Bartlett: Paying Down Debt May Be Only Option

February 18, 1998

The prospect of federal budget surpluses, rather than deficits, has created new opportunities for both those wishing to expand government and those wishing to curtail it.

  • President Bill Clinton clearly relishes the chance to initiate new programs for health, child care and a host of other liberal issues.
  • On the other hand, some conservative Republicans want to spend more for roads, bridges and other public works.
  • Others are equally adamant about using any surpluses to cut taxes or pay down the national debt.

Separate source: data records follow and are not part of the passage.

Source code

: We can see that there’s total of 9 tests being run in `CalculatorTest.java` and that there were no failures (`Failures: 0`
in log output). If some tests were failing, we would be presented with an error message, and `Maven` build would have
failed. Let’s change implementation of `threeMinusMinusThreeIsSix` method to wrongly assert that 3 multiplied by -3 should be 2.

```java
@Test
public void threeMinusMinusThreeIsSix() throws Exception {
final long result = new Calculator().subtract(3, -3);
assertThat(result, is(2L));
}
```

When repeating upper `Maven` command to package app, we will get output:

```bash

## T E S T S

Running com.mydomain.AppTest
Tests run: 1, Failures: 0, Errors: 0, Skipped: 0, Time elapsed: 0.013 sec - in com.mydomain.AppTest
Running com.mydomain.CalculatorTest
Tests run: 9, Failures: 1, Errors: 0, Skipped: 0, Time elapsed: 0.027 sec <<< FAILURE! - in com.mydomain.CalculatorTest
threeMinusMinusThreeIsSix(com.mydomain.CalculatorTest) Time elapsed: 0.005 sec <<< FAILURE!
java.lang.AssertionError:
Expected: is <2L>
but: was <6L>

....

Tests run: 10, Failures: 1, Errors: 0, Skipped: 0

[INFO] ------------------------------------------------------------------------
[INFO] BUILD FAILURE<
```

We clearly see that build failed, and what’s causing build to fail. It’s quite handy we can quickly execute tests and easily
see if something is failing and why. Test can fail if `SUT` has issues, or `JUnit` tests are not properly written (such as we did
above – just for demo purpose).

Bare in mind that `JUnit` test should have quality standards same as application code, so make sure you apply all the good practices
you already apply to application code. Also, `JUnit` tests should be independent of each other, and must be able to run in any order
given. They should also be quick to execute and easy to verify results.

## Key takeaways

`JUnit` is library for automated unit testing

However, Republicans have recently begun to realize they really have only one option for using the surplus: to pay down debt. The reason is the PAYGO rule, which requires that any new programs or tax cuts be "paid" for with higher taxes or cuts in entitlement programs, such as Medicare. It is not possible to "pay" for a tax cut or new programs by cutting non-entitlement spending, such as defense. And non-entitlement spending is subject to tight spending caps that are also written into law.

Key elements of Clinton's agenda are expanding the child and dependent care tax credit and instituting a new tax credit for private employers to establish day care facilities. They are, in effect, spending programs; but since they are technically tax provisions they can legitimately be enacted if offset by higher cigarette taxes.

Republicans may try to target any new revenue from tobacco taxes to broad-based tax relief, but that will still leave the overall level of taxation unchanged. Thus, by default, it may be that the only thing they can do with the surplus is retire some of the government's debt.